Source material
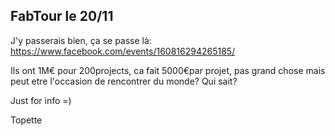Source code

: ## FabTour le 20/11



J'y passerais bien, ça se passe là:  
<https://www.facebook.com/events/160816294265185/>  
  
Ils ont 1M€ pour 200projects, ca fait 5000€par projet, pas grand chose mais
peut etre l'occasion de rencontrer du monde? Qui sait?  
  
Just for info =)  
  
Topette



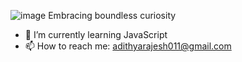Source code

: ![image](https://github.com/AdithyaRajesh10/AdithyaRajesh10/assets/128461893/60098eaf-5fa4-4285-a8f6-d1c238cb8cca)
Embracing boundless curiosity

- 🌱 I’m currently learning JavaScript
- 📫 How to reach me: adithyarajesh011@gmail.com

The problem
Transcribe exactly the line that contains "<https://www.facebook.com/events/160816294265185/>" and each line after it through the end of the listing. Leave out the pictures.

Response area
<https://www.facebook.com/events/160816294265185/>  
  
Ils ont 1M€ pour 200projects, ca fait 5000€par projet, pas grand chose mais
peut etre l'occasion de rencontrer du monde? Qui sait?  
  
Just for info =)  
  
Topette



Source code

: ![image](https://github.com/AdithyaRajesh10/AdithyaRajesh10/assets/128461893/60098eaf-5fa4-4285-a8f6-d1c238cb8cca)
Embracing boundless curiosity

- 🌱 I’m currently learning JavaScript
- 📫 How to reach me: adithyarajesh011@gmail.com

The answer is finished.